Seslar would be the first to say that it’s not quite there yet. But even though the space and the hours might not seem ideal, Seslar says that Convolution Records has been able to survive by turning what many might see as negatives into assets. Yes, she would love a traditional store space, and she would love to have the store open full-time, but… “Obviously, one of the reasons I’ve stayed in business so long is that I’ve been in this space, and it’s cheap,” she says. “A store front would cost me twice what I pay here.”
In short, she’s been able to grow Convolution Records by sticking to her original business plan — slowly but surely expanding her selection rather than trying to become a gigantic mega-store overnight.
Despite working two jobs, Seslar also finds time to help out with the recently formed Built To Shine arts collective. The group’s goals are still in the formative stages, but right now Seslar says they’re trying to raise enough money to buy or lease a building to use as a concert venue — something she tried with Convolution Records that didn’t quite work out. “Our model is the Firehouse in North Manchester,” Seslar explains. “We want something like that for Fort Wayne. There are so many good bands that just sort of skip over Indiana altogether. It’s nice that we’re just two or three hours for a lot of major cities, but I’m sick of going out of town to see a good show. We want to see something like that here.”
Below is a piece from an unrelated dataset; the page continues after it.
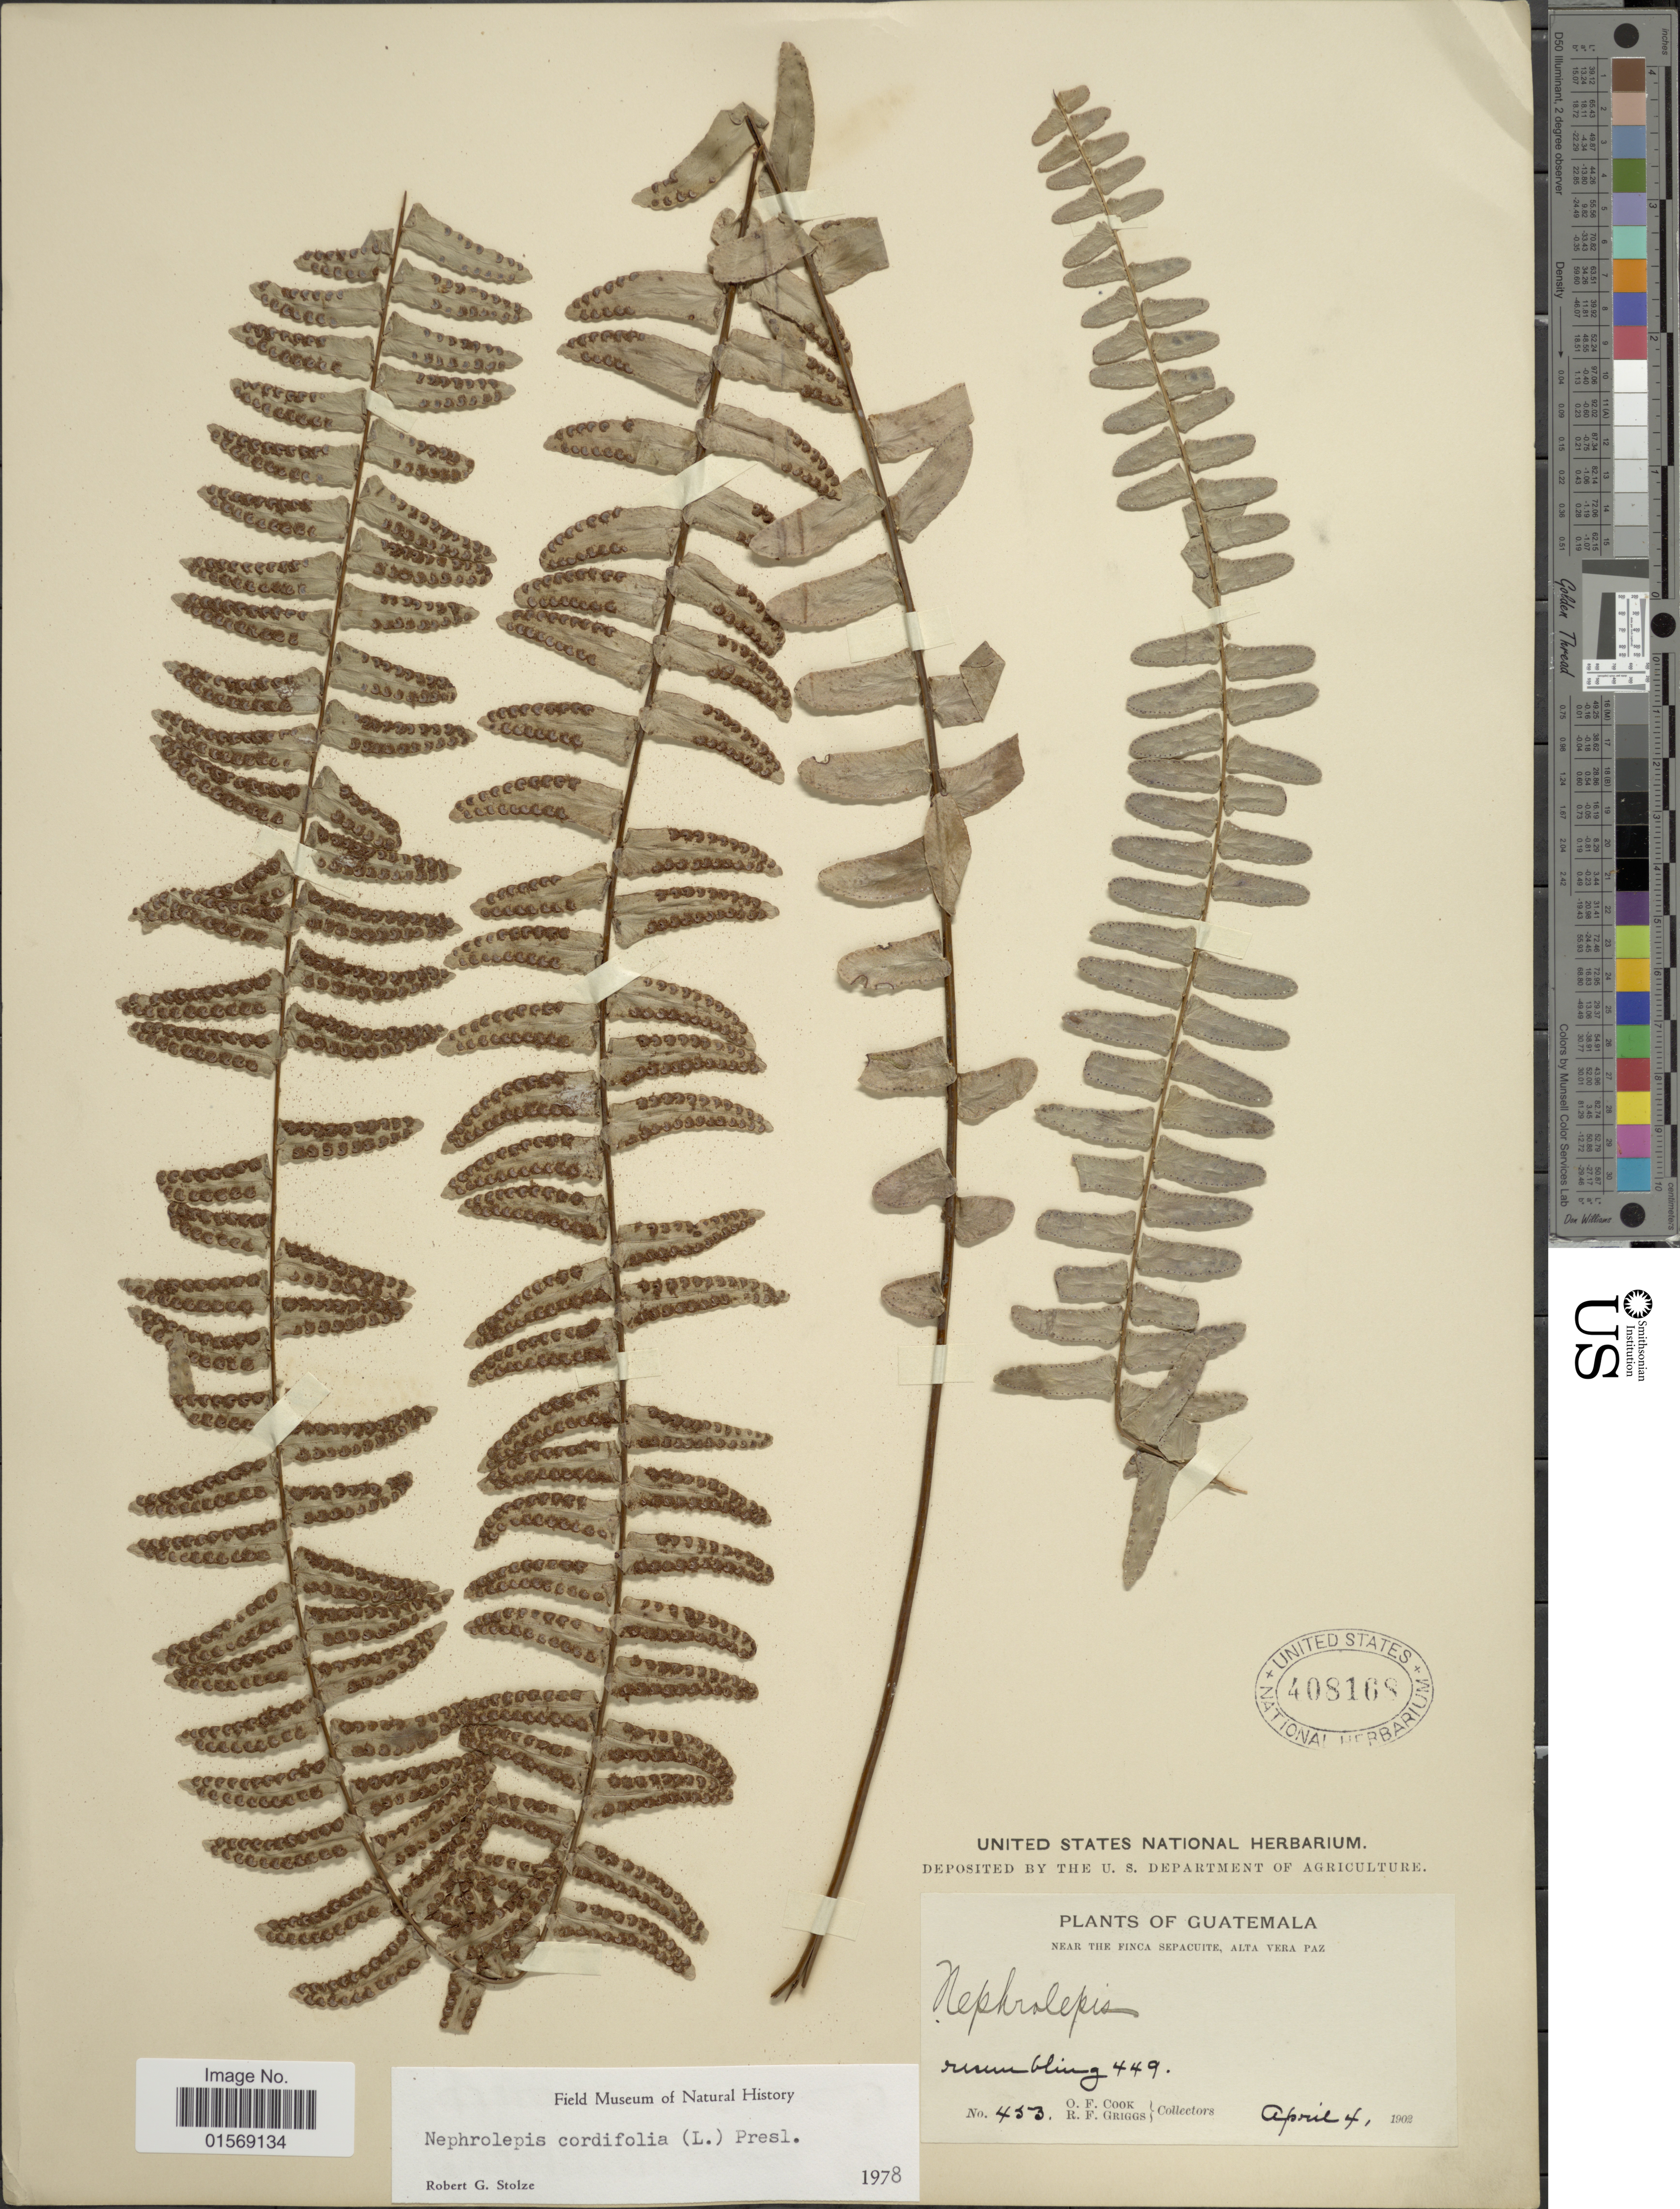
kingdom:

Right now, though, Seslar is concentrating on taking Convolution Records to the next level. “I would like to get it open full-time by next year,” she says. “I’ve got to do something, because 4 – 9 during the week? They’re decent hours, but there’s a lot of people who go to class, or work these hours.”
And as far as the death of the traditional record store goes, Seslar believes that has been greatly exaggerated. “Just from seeing my store expand, I know that that’s the case,” she says. “People still want to buy CDs, still want to buy records. They still love the experience of coming into a record store and browsing.”